The difficulty of governing a society in any detail
Three little stories from just one issue of one newspaper:
Shell is planning to finally scrap the complicated Anglo-Dutch structure that critics say has been a drag anchor for years.
It would shift the firm’s centre of gravity decisively from The Hague to London, completing a process started in 2005.
The second:
The Church of England is facing questions over its role in converting hundreds of asylum seekers, including the Liverpool suicide bomber, to Christianity in an attempt to help them avoid deportation.
The third:
Female prisoners should not be forced to live with “big, brute rapists who have decided to identify as women”, a former minister has said.
Dutch law places significant barriers to stock repurchases through the dividend tax imposed in that country. Folks can - and do, obviously - get around that simply by leaving.
Apostasy is a crime carrying the death penalty in certain Muslim countries and the end result can be informally applied in some other majority Muslim places. Apostasy as a method of not being sent back to such places can have its attractions.
Rules about gender and prison places can be gamed - so, they are.
Our point is not that any of these rules are incorrect. Nor that there don’t have to be rules in such areas. If there’s corporate taxation then there must be rules about what corporate taxes are. If a distinction is to be made between an asylum seeker and an economic migrant then rules about which is which have to exist. If the prison estate is split along gender (or sex, use whichever word you prefer) lines then rules there have to be over the definition of gender (or sex) suitable for each part of that prison estate.
Our point is that any such rules will be gamed or avoided over time. Simply because that’s what we humans out here do. We look at the rules constricting us and plot our slides through the thickets. This means that any attempt to rule a society in any detail fails.
For once that path that may be slid along is identified, here comes another rule to block it, then another iteration of exploration, another set of rules, avoidance, rule and so on until:
However, it was during his travels that Mr Koenig realised “just what a source of distress it was to our country.”
“These are not just anecdotal tales of paperwork but something much deeper about the way the state is structured. France remains highly Jacobin - very centralised, interventionist and dirigiste,” he said.
“It belies a lack of trust in the individual whose every move is micromanaged. That creates a huge sense of mistrust among citizens against the powers that be and has seen France descend slowly into a sweet anarchy where nobody respects the rules as they are no longer intelligible.”
Yes, of course it’s possible to make cheap jibes about how none of us actually want to become French. But this is the end result of such stultifying rule making - everyone ignores them. One of us spent considerable time in the late Soviet Union and its aftermath and life was lived in the interstices of those all encompassing rules. Just everything was approached from the aspect of well, here are the rules, so we obviously don’t do any of that and how do we slide by them?
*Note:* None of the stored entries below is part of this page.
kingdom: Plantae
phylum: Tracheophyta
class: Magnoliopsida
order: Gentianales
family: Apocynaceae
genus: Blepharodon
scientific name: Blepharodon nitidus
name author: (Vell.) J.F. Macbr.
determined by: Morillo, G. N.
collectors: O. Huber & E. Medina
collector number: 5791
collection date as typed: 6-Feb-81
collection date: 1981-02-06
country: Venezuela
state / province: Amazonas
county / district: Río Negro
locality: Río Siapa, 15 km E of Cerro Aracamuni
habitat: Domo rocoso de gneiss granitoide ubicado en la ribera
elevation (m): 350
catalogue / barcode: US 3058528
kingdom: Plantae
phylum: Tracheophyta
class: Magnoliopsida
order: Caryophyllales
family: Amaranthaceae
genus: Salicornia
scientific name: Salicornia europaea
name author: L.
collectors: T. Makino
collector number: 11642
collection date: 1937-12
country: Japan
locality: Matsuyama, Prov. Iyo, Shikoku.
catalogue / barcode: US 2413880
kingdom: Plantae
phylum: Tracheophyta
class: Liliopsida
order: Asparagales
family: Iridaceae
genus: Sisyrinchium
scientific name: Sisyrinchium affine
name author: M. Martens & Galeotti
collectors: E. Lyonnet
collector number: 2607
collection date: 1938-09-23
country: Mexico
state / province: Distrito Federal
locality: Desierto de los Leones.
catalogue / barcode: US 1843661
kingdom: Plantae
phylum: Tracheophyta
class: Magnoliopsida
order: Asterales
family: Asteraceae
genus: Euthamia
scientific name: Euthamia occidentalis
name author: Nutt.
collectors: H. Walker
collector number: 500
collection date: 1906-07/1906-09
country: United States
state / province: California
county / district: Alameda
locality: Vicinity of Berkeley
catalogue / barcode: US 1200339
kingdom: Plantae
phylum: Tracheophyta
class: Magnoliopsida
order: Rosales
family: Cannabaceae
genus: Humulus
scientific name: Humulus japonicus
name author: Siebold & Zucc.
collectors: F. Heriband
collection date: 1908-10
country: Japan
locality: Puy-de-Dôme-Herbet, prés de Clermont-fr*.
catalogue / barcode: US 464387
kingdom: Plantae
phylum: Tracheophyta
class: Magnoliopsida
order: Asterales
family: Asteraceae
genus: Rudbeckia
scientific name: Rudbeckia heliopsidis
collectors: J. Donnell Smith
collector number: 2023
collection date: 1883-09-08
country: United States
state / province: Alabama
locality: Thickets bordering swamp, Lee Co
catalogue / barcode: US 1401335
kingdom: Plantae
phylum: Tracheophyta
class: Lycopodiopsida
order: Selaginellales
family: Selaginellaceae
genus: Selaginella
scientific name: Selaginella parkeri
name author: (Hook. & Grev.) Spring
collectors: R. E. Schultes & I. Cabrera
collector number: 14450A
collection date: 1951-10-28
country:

The detailed governance of tens of millions of people just isn’t possible because people are, well, they’re people. They’ll game any such system and the greater the clampdowns the more they’ll - we’ll - ignore the rules as a whole.
That is, the old British system of having few specific rules, a few general principles and enforcement only of the important stuff actually does work. To the annoyance of would be rule makers, papershufflers and clipboard wielders everywhere.
That that’s also a description of a free and liberal society is a useful coincidence but it is that, a coincidence. It’s the system that actually works is the point we want to get across here.
Governments need to rule lightly to rule successfully.